→ Exercise goal: Reproduce the listing from the line containing "On Thursday, where" down to the line containing "8 AM lines.", replacing "Thursday" with "Friday" and leaving all else unchanged. Omit the pictures from your answer.

→ Records to process:
========================================

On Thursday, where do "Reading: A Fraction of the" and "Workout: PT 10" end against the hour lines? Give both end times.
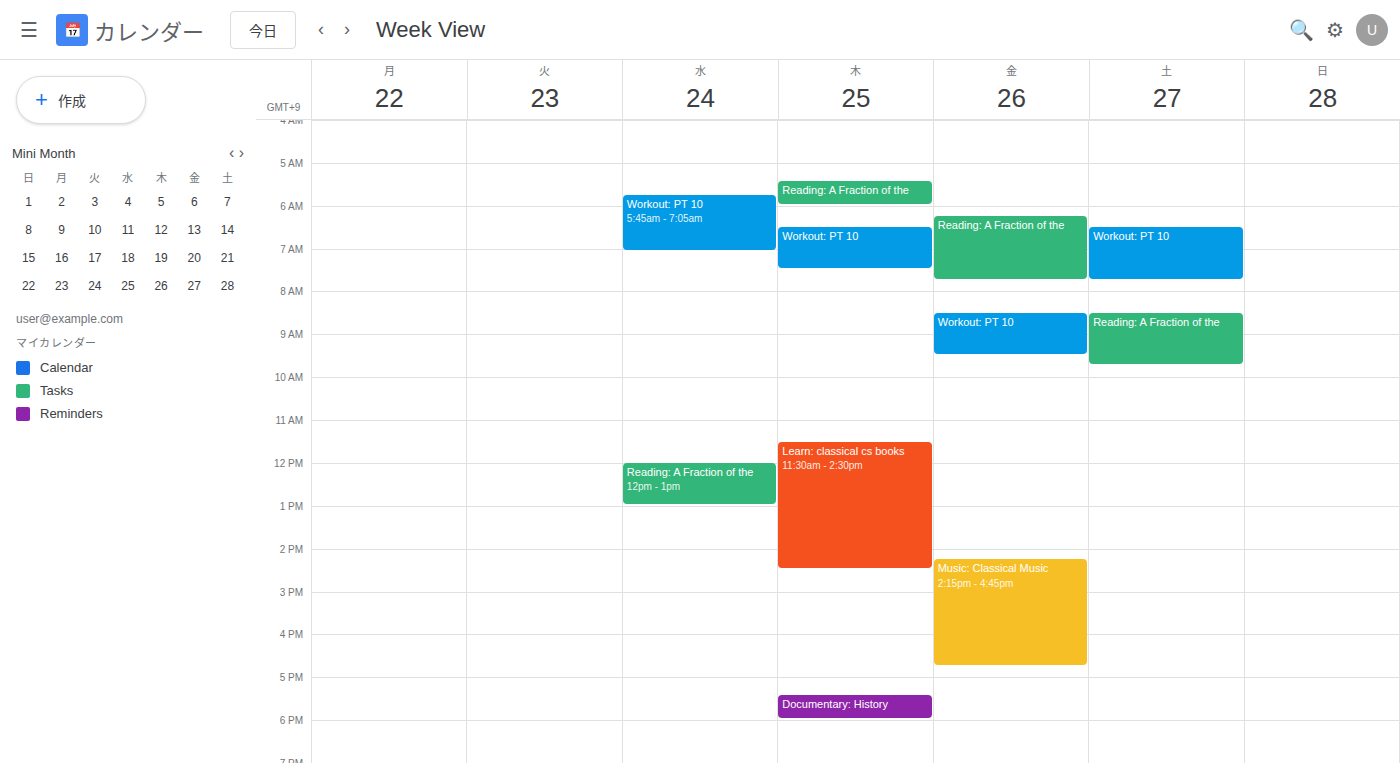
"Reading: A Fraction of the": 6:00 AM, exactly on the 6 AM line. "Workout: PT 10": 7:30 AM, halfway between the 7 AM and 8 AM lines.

========================================

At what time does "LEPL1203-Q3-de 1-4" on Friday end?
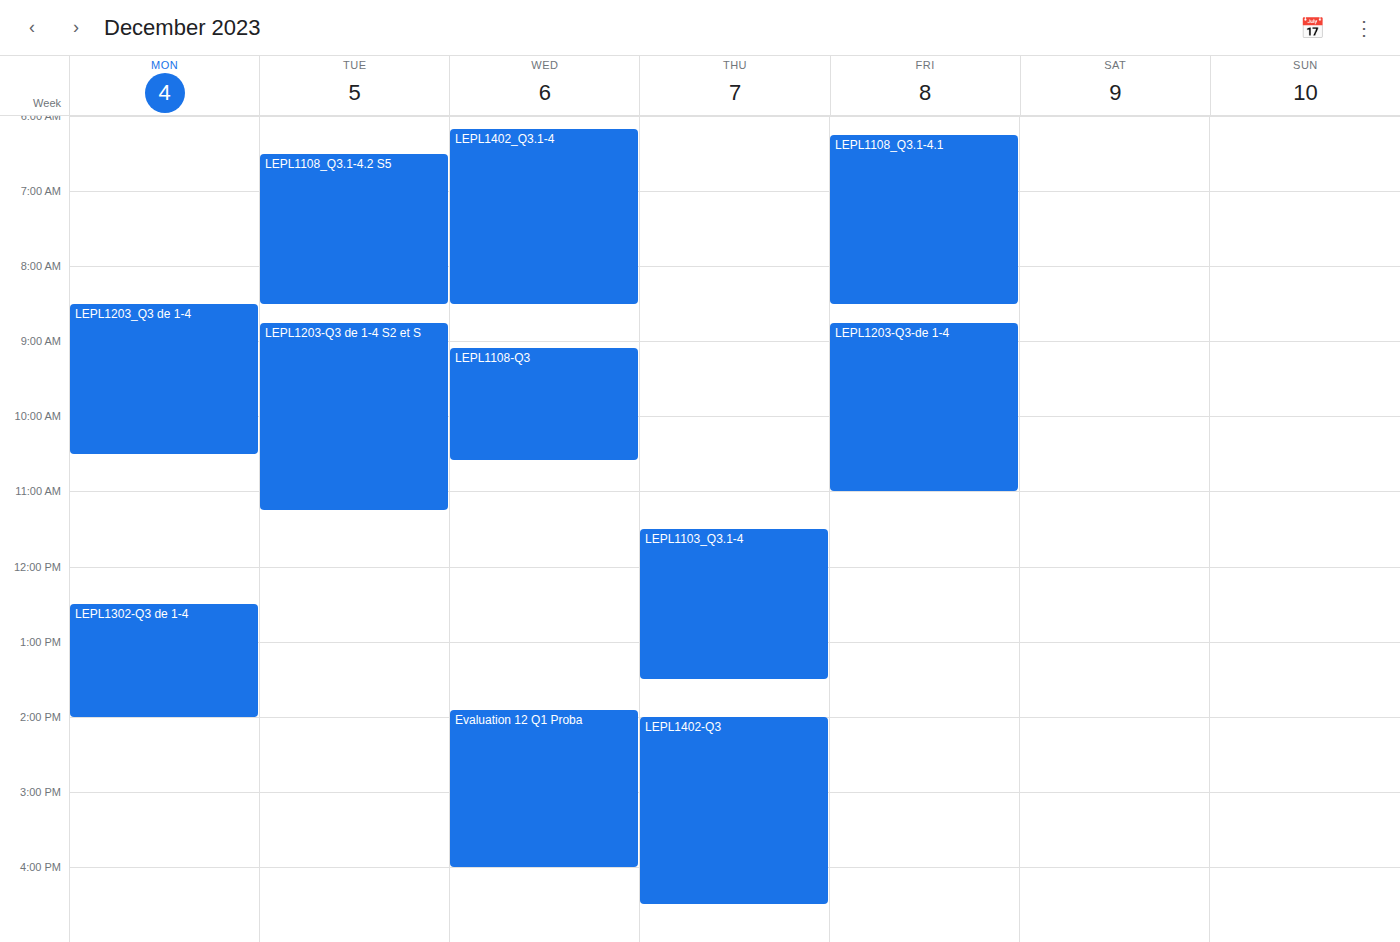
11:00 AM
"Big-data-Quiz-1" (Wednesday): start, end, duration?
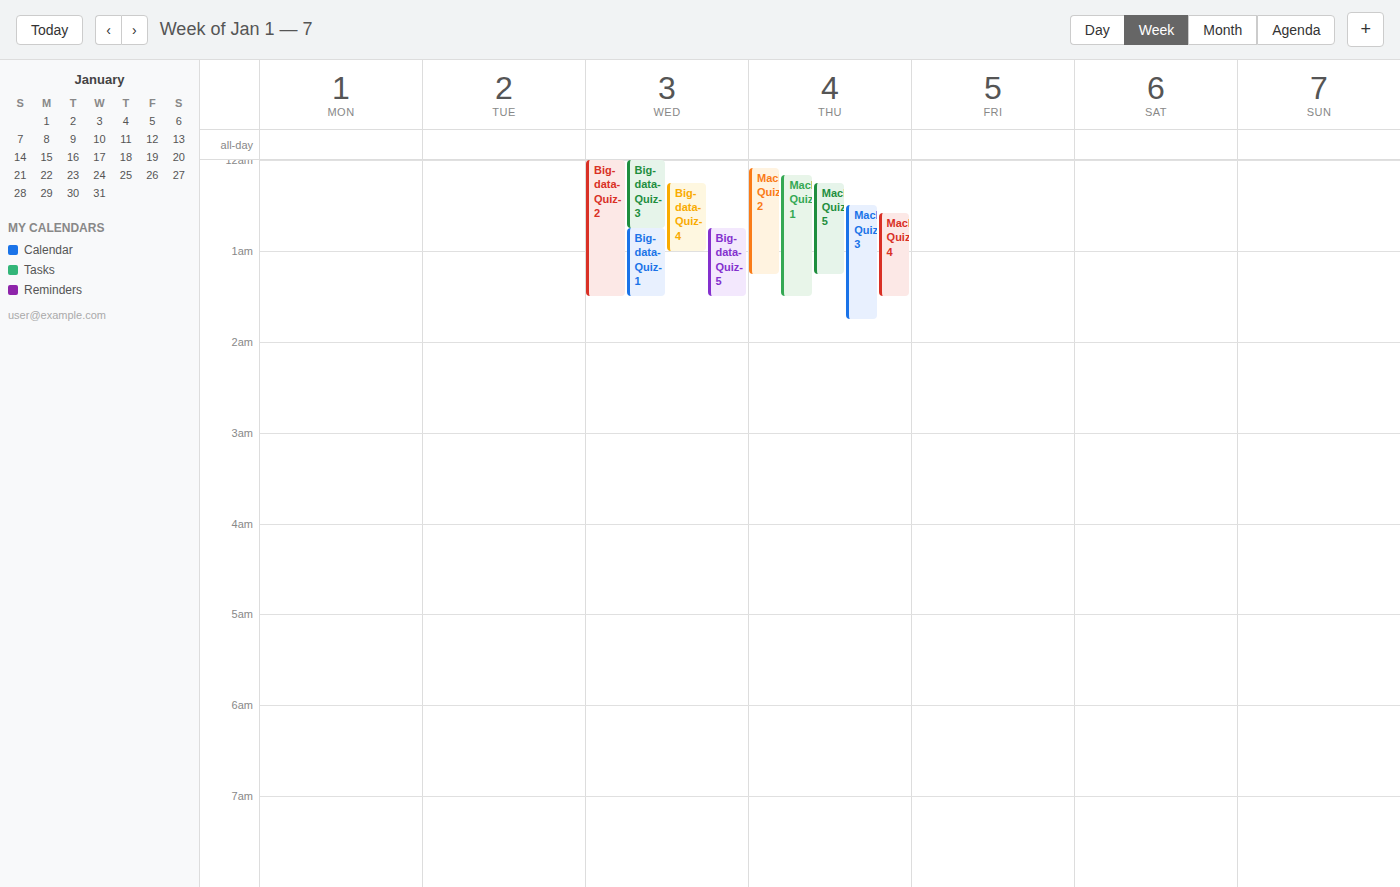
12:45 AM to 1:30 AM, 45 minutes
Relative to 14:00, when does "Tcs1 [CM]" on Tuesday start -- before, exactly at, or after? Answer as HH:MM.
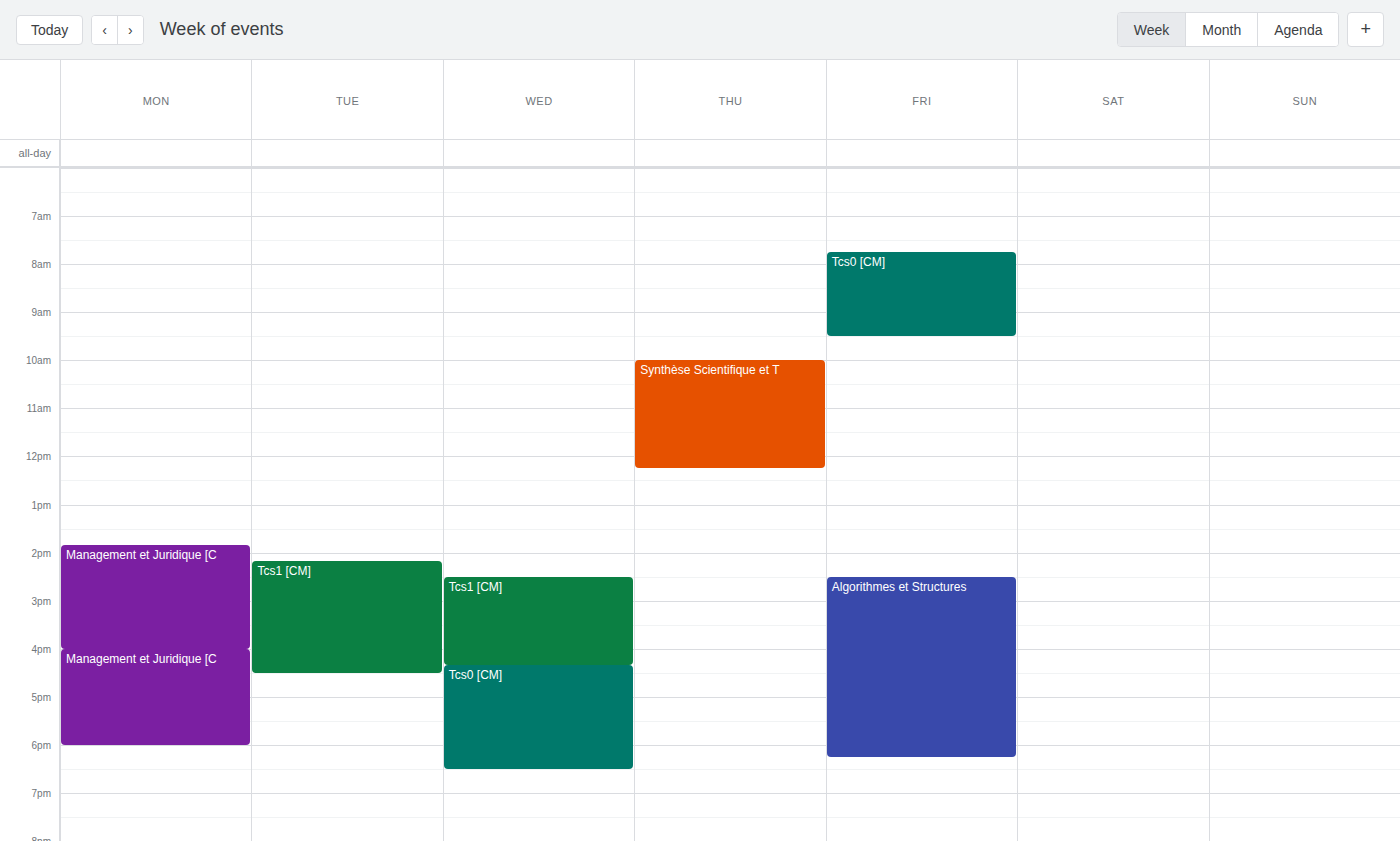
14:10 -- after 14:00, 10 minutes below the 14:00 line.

========================================

→ Answer to this problem:
On Friday, where do "Reading: A Fraction of the" and "Workout: PT 10" end against the hour lines? Give both end times.
"Reading: A Fraction of the": 6:00 AM, exactly on the 6 AM line. "Workout: PT 10": 7:30 AM, halfway between the 7 AM and 8 AM lines.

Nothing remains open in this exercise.